:: Entries provided ::

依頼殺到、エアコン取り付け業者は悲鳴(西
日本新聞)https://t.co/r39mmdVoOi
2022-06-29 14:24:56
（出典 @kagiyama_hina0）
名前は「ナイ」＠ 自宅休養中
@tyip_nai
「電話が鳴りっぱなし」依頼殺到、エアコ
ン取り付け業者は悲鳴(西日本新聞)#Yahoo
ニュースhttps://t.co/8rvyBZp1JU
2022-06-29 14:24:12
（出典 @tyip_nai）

:::
:: Entries provided ::

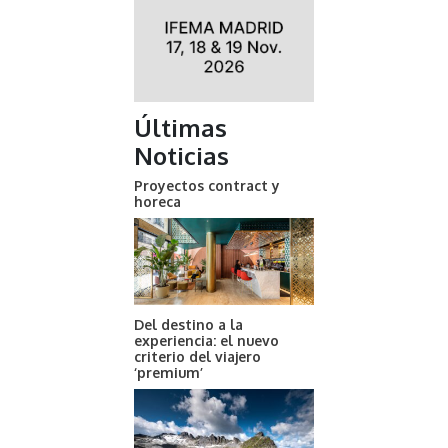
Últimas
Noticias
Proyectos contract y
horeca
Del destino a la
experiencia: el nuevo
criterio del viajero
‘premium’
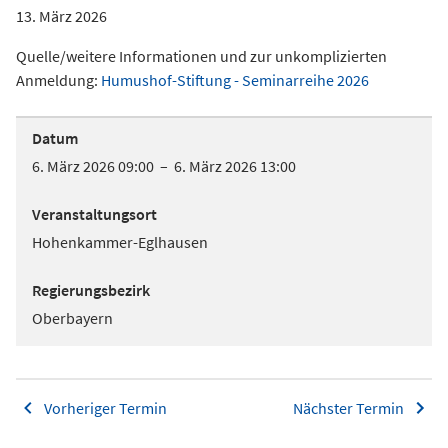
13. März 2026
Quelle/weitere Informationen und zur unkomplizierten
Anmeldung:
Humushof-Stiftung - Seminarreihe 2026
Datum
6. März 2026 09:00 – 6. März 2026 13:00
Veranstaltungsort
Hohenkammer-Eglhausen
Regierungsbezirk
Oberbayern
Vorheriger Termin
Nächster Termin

:::

-- Description of the task --
The range runs from the line above containing "Hohenkammer-Eglhausen" to the line containing "Nächster Termin", inclusive. Restate those lines word for word and no others.

-- Your response --
Hohenkammer-Eglhausen
Regierungsbezirk
Oberbayern
Vorheriger Termin
Nächster Termin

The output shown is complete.